A number of our students were chosen to lay a wreath to show their respect. Whether they took part or not, we could not have asked for a better cohort to represent the school at this poignant event.
A final quick visit to a Belgian chocolate shop later and we retired to the hotel. Day One was done. Though we were exhausted, it was a day well spent.
Day two of the Battlefields trip was just as jam-packed; it was dedicated to the battles of the Somme. However, en route, we stopped at a number of memorial cemeteries, including Thiepval War Memorial. This was a towering monument dedicated to thousands of soldiers from regiments from all over, and students spent time trying to track down relatives who lived and died over 100 years ago. Another cemetery, visited earlier in the day, took us to the grave of a relative shared by one of our teachers and one Sixth Form student. A wreath was laid and a reading was made; learning about the individuals in the war, and their stories, throughout the weekend, was a moving experience for us all.

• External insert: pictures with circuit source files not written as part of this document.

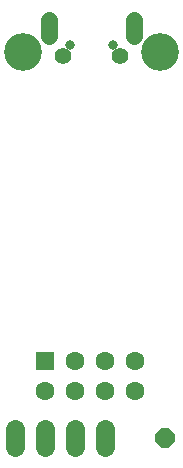
<source format=gbs>
G75*
%MOIN*%
%OFA0B0*%
%FSLAX24Y24*%
%IPPOS*%
%LPD*%
%AMOC8*
5,1,8,0,0,1.08239X$1,22.5*
%
%ADD10R,0.0631X0.0631*%
%ADD11C,0.0631*%
%ADD12C,0.0640*%
%ADD13OC8,0.0640*%
%ADD14C,0.0552*%
%ADD15C,0.0571*%
%ADD16C,0.0316*%
%ADD17C,0.1260*%
D10*
X001770Y003561D03*
D11*
X001770Y002561D03*
X002770Y002561D03*
X002770Y003561D03*
X003770Y003561D03*
X003770Y002561D03*
X004770Y002561D03*
X004770Y003561D03*
D12*
X000770Y001298D02*
X000770Y000698D01*
X001770Y000698D02*
X001770Y001298D01*
X002770Y001298D02*
X002770Y000698D01*
X003770Y000698D02*
X003770Y001298D01*
D13*
X005770Y000998D03*
D14*
X004284Y013743D03*
X002375Y013743D03*
D15*
X001912Y014422D02*
X001912Y014953D01*
X004747Y014953D02*
X004747Y014422D01*
D16*
X004038Y014097D03*
X002621Y014097D03*
D17*
X001058Y013870D03*
X005625Y013870D03*
M02*

</source>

What I felt was especially moving was Newfoundland Park, dedicated to Canadian soldiers. This was just one battlefield of the Somme that involved thousands of unnecessary deaths and culminated in a small amount of territory being taken by The Allies – but over a period of five months, rather than the weeks that had been envisioned. We saw similar sights at Vimy Ridge, and one of the final grounds visited were those at the Musee Somme 1916 Museum, Albert. Here was an underground bunker, established in the Middle Ages to protect the local French residents from invasion, and used in some way during the First World War, though records have not yet been found to suggest how. It was this that made the whole trip even more interesting: History is constantly changing and evolving, with new discoveries being made every day. Even now, shells and old artillery are still being found in Belgium, so our understanding of the First World War continues to evolve.
In the underground bunker – or, really, it was more of a tunnel – were hundreds of stories being told by genuine equipment (guns, grenades, artillery, uniforms – everything you can think of) that were used during The Great War. By this point, we were ready to return to the hotel for another evening meal. Students spent time after the meal writing diaries on their experiences, which they will have to look back on and remember their trips for the rest of their lives.
The final day of our tour of the Battlefields was in Ypres for the first three hours, and we were able to go to Essex Farm, where John McCrae wrote his famous In Flanders Field poem. Students were shocked that McCrae had originally thrown his draft away, thinking it a poor attempt at poetry, but it was rescued by a fellow soldier, and is now one of the most famous First World War pieces of poetry of all time.
Next was the Langemark German Cemetery. Personally, I was so happy that we were able to come here, as well as the memorials dedicated to The Allies, because the site was such a different one to what we had already seen. Gravestones were short, close to the ground, and there was a mass grave for over twenty thousand German soldiers.
The final stop? Tyne Cot British Cemetery. This is the largest commonwealth war cemetery in the world, and it shows. Graves stretched for what felt like miles, names emblazoned onto the walls. Students were given 20 minutes to wander the site and absorb the history of it all, before we boarded the coach for a final time and made the sleepy journey back to England.
The Battlefields Trip was the talk of the school on the first Monday back after February half term. The atmosphere was electric; it truly was an experience that students, and staff, will never forget.